How Can Startups Help Airlines Prevent Such Tech Mishaps?

There is a lot of potential in modern technology that could save airlines and their passengers’ expensive snags. Cloud-based infrastructure and databases solve scalability issues almost seamlessly thanks to the distribution of computing resources across the internet. Airline operations technology is complicated due to the numerous real-time data points and constraints on a single system. This poses severe IT challenges that cannot be cushioned by regular maintenance only.

For a long time, the airline IT market has been reserved for a few large companies due to the nature of technology that seemingly underpins everything making it difficult for new entrants to thrive.
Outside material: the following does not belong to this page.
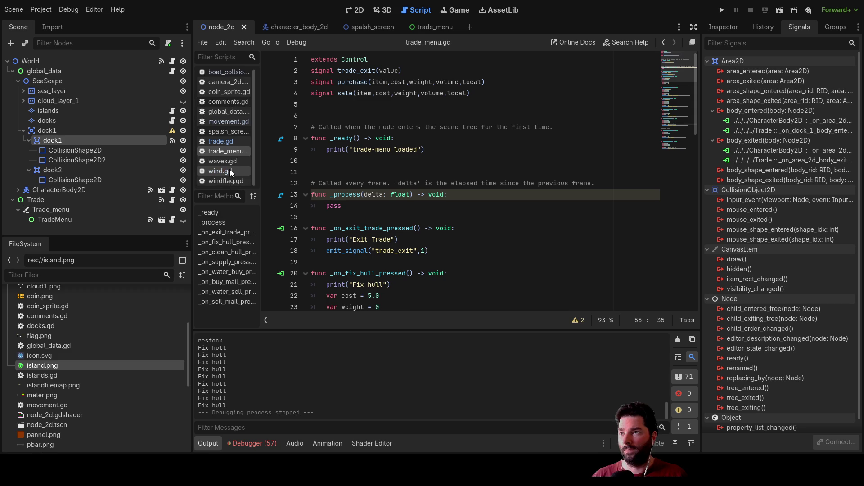
left_click(222, 111)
Additionally, implementing new and better solutions is difficult as the stakeholders view modernization as a painful process concerning time and money.

Nevertheless, smaller airlines are taking on the challenge by adopting these technologies that everyone seems to be afraid of. Big Blue, a Barcelona-based analytics company, uses linear programming techniques to solve issues around aircraft assignment. It currently serves Spanish low-carrier Volotea, which has a fleet of 41 aircraft. The company’s chief executive, Pau Collellmir, once shared that the company was working on creating a more comprehensive platform that would offer solutions for several entities, including aircraft, maintenance, flights, crews and passenger itineraries sequentially, as most systems do. The company is also working on scaling its solutions to serve larger carriers such as Southwest.

Airlines can also invest in startups and partnerships with cloud providers like Amazon Web Services and Google Cloud to improve their technologies. They could also maximize artificial intelligence systems to unlock innovative solutions such as passenger personalization and predictive maintenance. Building this kind of relationship with active members of the tech ecosystem could direct the future of the airline IT market and create a competitive environment that motivates airline software companies to do better.

Bottom Line

In the wake of the nationwide snag, Southwest airlines canceled and delayed flights due to the system issue. Such faults usually translate into billions of dollars in losses from irregular operations. According to market research by Frost & Sullivan, digital solutions such as air-disruption management systems can reduce these costs by nearly half.

It is also worth noting that computer faults pose a high risk for cybersecurity and could lead to worse implications; therefore, modernization is gradually becoming a necessity rather than an option from stakeholders in the airline industry. It is becoming clear that digital modernization is essential and not optional for systems to keep up with real-world demands. Company leaders need to innovate at a faster rate and modernize legacy systems. Since this could be a massive endeavor, breaking up the project into manageable pieces based on the importance of the systems is often the best place to start.